== Study text

Impairment of physeal, epiphyseal, and articular cartilage throughout the body is responsible for characteristic findings. Unlike those with achondroplasia or hypochondroplasia, patients with diastrophic dysplasia have epiphyseal involvement and are at risk for degenerative joint disease. Although the development and growth of cartilaginous structures are disturbed, the intramembranous ossification and appositional growth pattern are not primarily affected.
Although diastrophic dysplasia is extremely rare, the percentage of carriers in certain groups is high. In Finland, 1-2% of the general population are carriers and a total of 183 cases have been diagnosed, with a prevalence of 1 per 30,000 population. Diastrophic dysplasia has been observed in most white populations.
Diastrophic dysplasia is an autosomal recessive disorder and occurs with equal frequency in males and females.
In 1994, Hastbacka et al identified the gene DTDST. This gene, which codes for a sulfate transporter protein, has been mapped to distal end of chromosome bands 5q31-q34.4
DTDST is inherited in an autosomal recessive manner.5 About 5% of cases may involve sporadic new mutations. Both parents of an affected individual are carriers of the abnormal gene but are clinically healthy. For a carrier couple, each pregnancy entails a 25% risk of producing an affected child. Each unaffected full sibling of an affected individual has a 67% likelihood of being a carrier. The offspring of an affected individual is a carrier and therefore unaffected unless the other parent is a carrier or affected with the same condition. Diastrophic dysplasia and McKusick-type metaphyseal chondrodysplasia are the only skeletal dysplasias with autosomal recessive transmission.
Diastrophic dysplasia is a disorder with a wide range of clinical manifestations; this variation has important implications. Parents of a child with mild diastrophic dysplasia, which would previously have been called a diastrophic variant, must be informed that they are at 25% risk of having other children with disproportionate dwarfism. In addition, they should be made aware that the expression of the disorder may be more severe in subsequent children.

====

• Tasks and exercises
• A. Rewrite everything from "Impairment of physeal, epiphyseal, and" down to "most white populations." in the diastrophic dysplasia text, putting "heterozygotes" in place of "carriers".
• B. Carry the diastrophic dysplasia text forward from its final sentence.

== Records provided

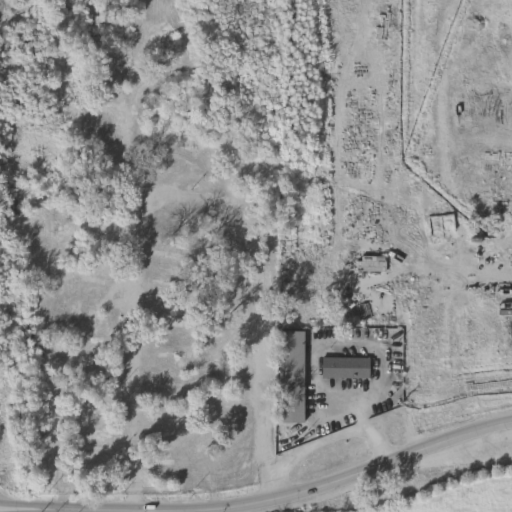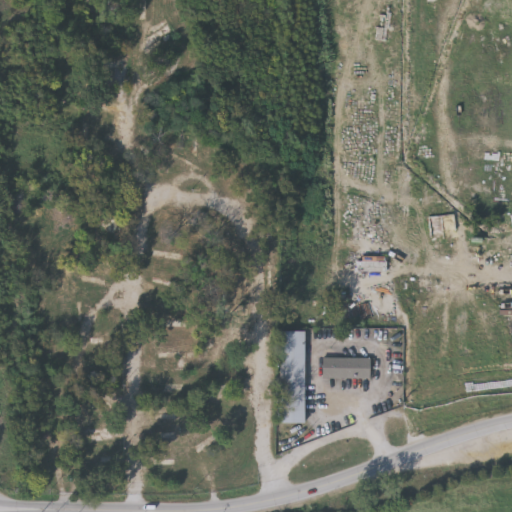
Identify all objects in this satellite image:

====
== Records provided

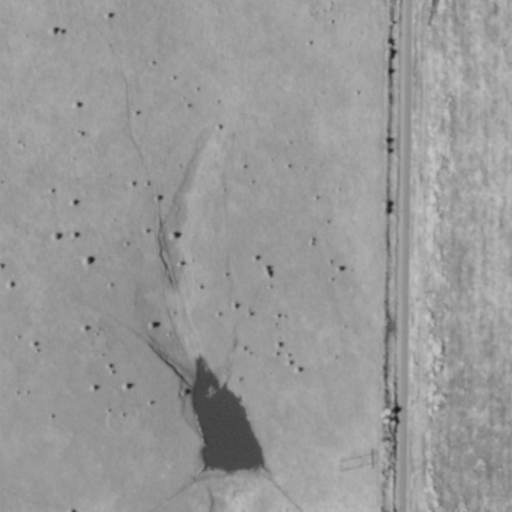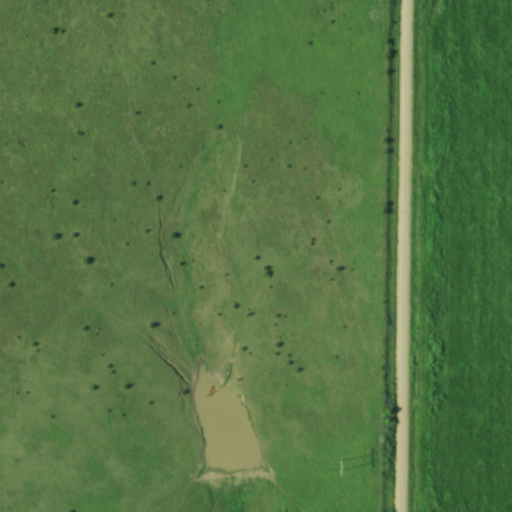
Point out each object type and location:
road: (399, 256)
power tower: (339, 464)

====

• Task responses
• A.
Impairment of physeal, epiphyseal, and articular cartilage throughout the body is responsible for characteristic findings. Unlike those with achondroplasia or hypochondroplasia, patients with diastrophic dysplasia have epiphyseal involvement and are at risk for degenerative joint disease. Although the development and growth of cartilaginous structures are disturbed, the intramembranous ossification and appositional growth pattern are not primarily affected.
Although diastrophic dysplasia is extremely rare, the percentage of heterozygotes in certain groups is high. In Finland, 1-2% of the general population are heterozygotes and a total of 183 cases have been diagnosed, with a prevalence of 1 per 30,000 population. Diastrophic dysplasia has been observed in most white populations.

• B.
Proteoglycans are considered to be among the chief constituents of cartilage. Undersulfation of proteoglycan in the cartilaginous matrix is responsible for the impairment of performance and load-bearing ability of physeal, epiphyseal, and articular cartilage throughout the body.
The DTDST protein acts as a sodium-independent sulfate/chloride transporter and belongs to the SLC26 anion transporter family. The Finnish founder mutation in DTDST has been identified.4 Approximately 95% of affected Finnish patients have a rare ancestral haplotype that was found in only 4% of a Finnish control population. The founder mutation is a guanine-thymine (GT) to guanine-cytosine (GC) transition in the splice donor site of a 5'-untranslated exon of the DTDST gene. The mutation acts by severely reducing levels of mRNA of the DTDST transcript.6
Mutations in DTDST are responsible for a family of chondrodysplasias that include 4 recessively inherited conditions: diastrophic dysplasia, multiple epiphyseal dysplasia, atelosteogenesis type 2, and achondrogenesis type 1B. In addition to the intrinsic sulfate transport properties of the DTDST protein, other factors influence the phenotype in individuals with these mutated alleles.
In evaluating a patient, several aspects of his or her medical history should be investigated for coordination of care. Respiratory difficulties, neurogenic problems, family history, and history of any prior skeletal surgery should be investigated.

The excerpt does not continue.